(Data records)
=== Begin Enclosure ===

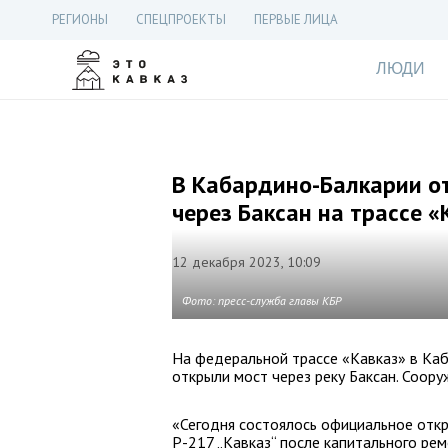
РЕГИОНЫ
СПЕЦПРОЕКТЫ
ПЕРВЫЕ ЛИЦА
ЛЮДИ
В Кабардино-Балкарии о
через Баксан на трассе «
12 декабря 2023, 10:09
Фото: пресс-служба главы КБР
На федеральной трассе «Кавказ» в Ка
открыли мост через реку Баксан. Соор
«Сегодня состоялось официальное откр
Р-217 „Кавказ“ после капитального рем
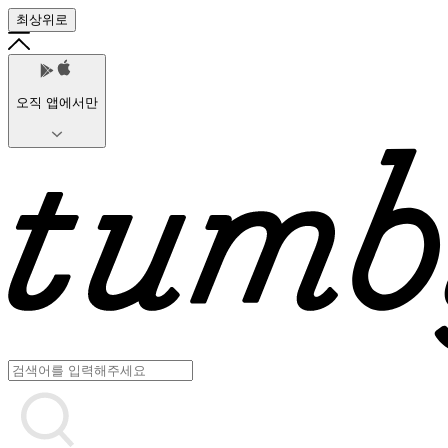
최상위로
오직 앱에서만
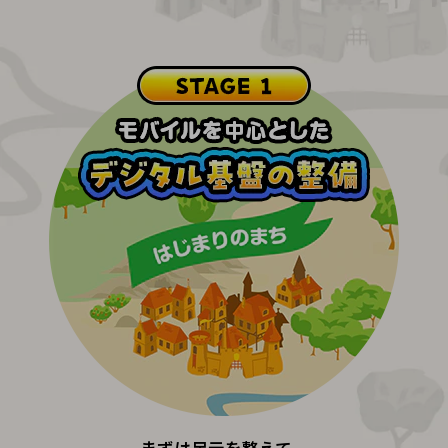
その他のお悩みはこちら
業界から見つける
業界から見つけるTOP
製造業
小売・卸売業
運輸業
建設業
地域産業
その他の業界はこちら
ゲーム感覚で見つける
ビジネスお悩み診断
NTTドコモビジネス
オンラインショップ
モバイル・ICTサービスをオンラインで
相談・申し込みができるバーチャルショップ
法人向けモバイルトップ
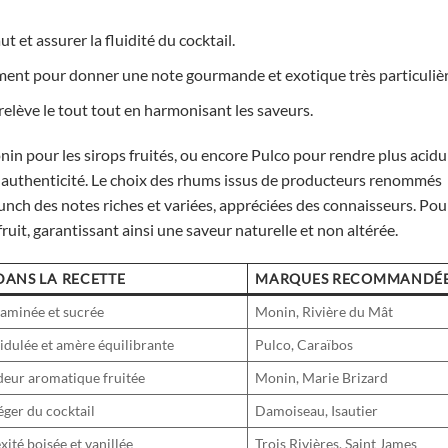
aut et assurer la fluidité du cocktail.
tement pour donner une note gourmande et exotique très particulièr
relève le tout tout en harmonisant les saveurs.
n pour les sirops fruités, ou encore Pulco pour rendre plus acidu
t authenticité. Le choix des rhums issus de producteurs renommés
unch des notes riches et variées, appréciées des connaisseurs. Pou
fruit, garantissant ainsi une saveur naturelle et non altérée.
DANS LA RECETTE
MARQUES RECOMMANDÉ
taminée et sucrée
Monin, Rivière du Mât
idulée et amère équilibrante
Pulco, Caraïbos
eur aromatique fruitée
Monin, Marie Brizard
éger du cocktail
Damoiseau, Isautier
ité boisée et vanillée
Trois Rivières, Saint James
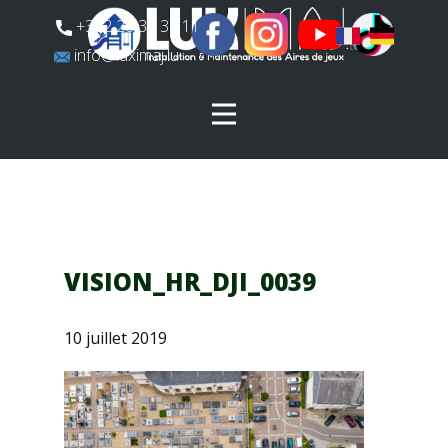
​+352 26 31 37 11
​info@luximaj.lu
VISION_HR_DJI_0039
10 juillet 2019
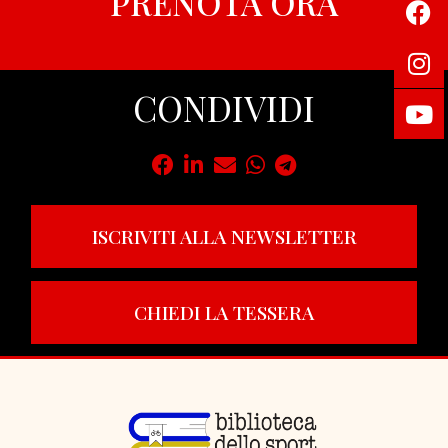
PRENOTA ORA
CONDIVIDI
ISCRIVITI ALLA NEWSLETTER
CHIEDI LA TESSERA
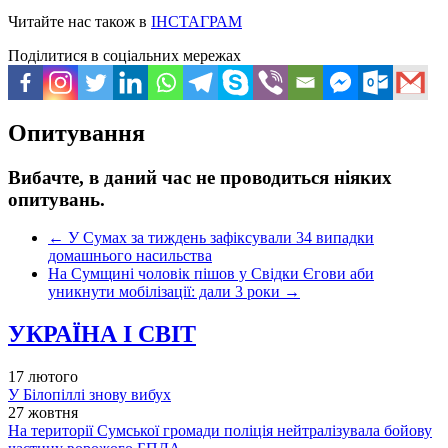
Читайте нас також в
ІНСТАГРАМ
Поділитися в соціальних мережах
Опитування
Вибачте, в даний час не проводиться ніяких
опитувань.
←
У Сумах за тиждень зафіксували 34 випадки
домашнього насильства
На Сумщині чоловік пішов у Свідки Єгови аби
уникнути мобілізації: дали 3 роки
→
УКРАЇНА І СВІТ
17 лютого
У Білопіллі знову вибух
27 жовтня
На території Сумської громади поліція нейтралізувала бойову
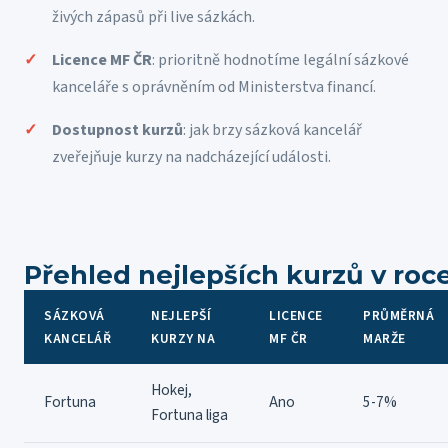
živých zápasů při live sázkách.
Licence MF ČR
: prioritně hodnotíme legální sázkové
kanceláře s oprávněním od Ministerstva financí.
Dostupnost kurzů
: jak brzy sázková kancelář
zveřejňuje kurzy na nadcházející události.
Přehled nejlepších kurzů v roc
SÁZKOVÁ
NEJLEPŠÍ
LICENCE
PRŮMĚRNÁ
KANCELÁŘ
KURZY NA
MF ČR
MARŽE
Hokej,
Fortuna
Ano
5-7%
Fortuna liga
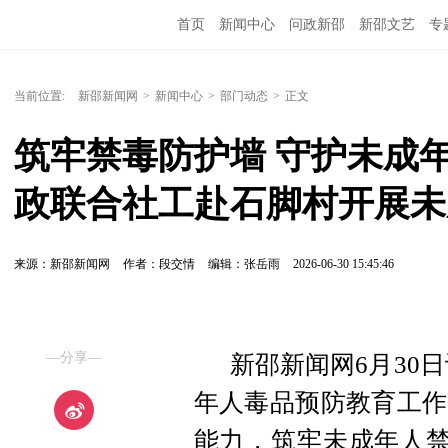
首页
新闻中心
问政新邵
新邵文艺
专
当前位置:
新邵新闻网
>
新闻中心
>
部门动态
>
正文
筑牢禁毒防护墙 守护未成
政联合社工赴石脚村开展未
来源：新邵新闻网
作者：段交情
编辑：张岳雨
2026-06-30 15:45:46
—分享—
新邵新闻网6月30
年人毒品预防教育工作
能力，筑牢未成年人禁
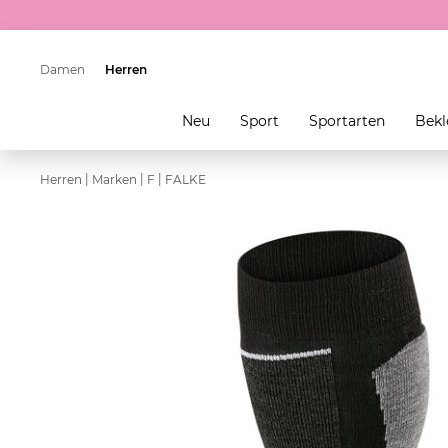
Damen
Herren
Neu
Sport
Sportarten
Bekl
|
|
|
Herren
Marken
F
FALKE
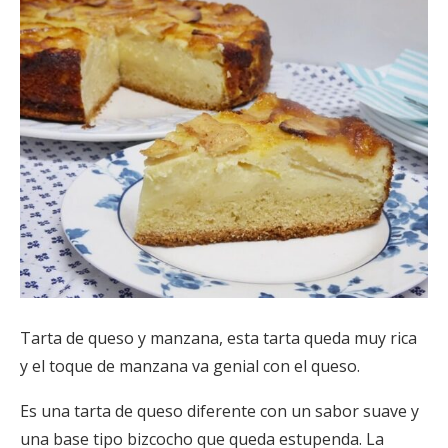
Tarta de queso y manzana, esta tarta queda muy rica
y el toque de manzana va genial con el queso.
Es una tarta de queso diferente con un sabor suave y
una base tipo bizcocho que queda estupenda. La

=== End Enclosure ===

(Try it) Rewrite all the rows above, changing each "Herren" to "Männer" and leaving everything else as it is. Leave the pictures out of your answer.

(Written solution)
РЕГИОНЫ
СПЕЦПРОЕКТЫ
ПЕРВЫЕ ЛИЦА
ЛЮДИ
В Кабардино-Балкарии о
через Баксан на трассе «
12 декабря 2023, 10:09
Фото: пресс-служба главы КБР
На федеральной трассе «Кавказ» в Ка
открыли мост через реку Баксан. Соор
«Сегодня состоялось официальное откр
Р-217 „Кавказ“ после капитального рем
최상위로
오직 앱에서만
その他のお悩みはこちら
業界から見つける
業界から見つけるTOP
製造業
小売・卸売業
運輸業
建設業
地域産業
その他の業界はこちら
ゲーム感覚で見つける
ビジネスお悩み診断
NTTドコモビジネス
オンラインショップ
モバイル・ICTサービスをオンラインで
相談・申し込みができるバーチャルショップ
法人向けモバイルトップ
aut et assurer la fluidité du cocktail.
tement pour donner une note gourmande et exotique très particulièr
relève le tout tout en harmonisant les saveurs.
n pour les sirops fruités, ou encore Pulco pour rendre plus acidu
t authenticité. Le choix des rhums issus de producteurs renommés
unch des notes riches et variées, appréciées des connaisseurs. Pou
fruit, garantissant ainsi une saveur naturelle et non altérée.
DANS LA RECETTE
MARQUES RECOMMANDÉ
taminée et sucrée
Monin, Rivière du Mât
idulée et amère équilibrante
Pulco, Caraïbos
eur aromatique fruitée
Monin, Marie Brizard
éger du cocktail
Damoiseau, Isautier
ité boisée et vanillée
Trois Rivières, Saint James
​+352 26 31 37 11
​info@luximaj.lu
VISION_HR_DJI_0039
10 juillet 2019
PRENOTA ORA
CONDIVIDI
ISCRIVITI ALLA NEWSLETTER
CHIEDI LA TESSERA
Читайте нас також в
ІНСТАГРАМ
Поділитися в соціальних мережах
Опитування
Вибачте, в даний час не проводиться ніяких
опитувань.
←
У Сумах за тиждень зафіксували 34 випадки
домашнього насильства
На Сумщині чоловік пішов у Свідки Єгови аби
уникнути мобілізації: дали 3 роки
→
УКРАЇНА І СВІТ
17 лютого
У Білопіллі знову вибух
27 жовтня
На території Сумської громади поліція нейтралізувала бойову
živých zápasů při live sázkách.
Licence MF ČR
: prioritně hodnotíme legální sázkové
kanceláře s oprávněním od Ministerstva financí.
Dostupnost kurzů
: jak brzy sázková kancelář
zveřejňuje kurzy na nadcházející události.
Přehled nejlepších kurzů v roc
SÁZKOVÁ
NEJLEPŠÍ
LICENCE
PRŮMĚRNÁ
KANCELÁŘ
KURZY NA
MF ČR
MARŽE
Hokej,
Fortuna
Ano
5-7%
Fortuna liga
首页
新闻中心
问政新邵
新邵文艺
专
当前位置:
新邵新闻网
>
新闻中心
>
部门动态
>
正文
筑牢禁毒防护墙 守护未成
政联合社工赴石脚村开展未
来源：新邵新闻网
作者：段交情
编辑：张岳雨
2026-06-30 15:45:46
—分享—
新邵新闻网6月30
年人毒品预防教育工作
能力，筑牢未成年人禁
Damen
Männer
Neu
Sport
Sportarten
Bekl
|
|
|
Männer
Marken
F
FALKE
Tarta de queso y manzana, esta tarta queda muy rica
y el toque de manzana va genial con el queso.
Es una tarta de queso diferente con un sabor suave y
una base tipo bizcocho que queda estupenda. La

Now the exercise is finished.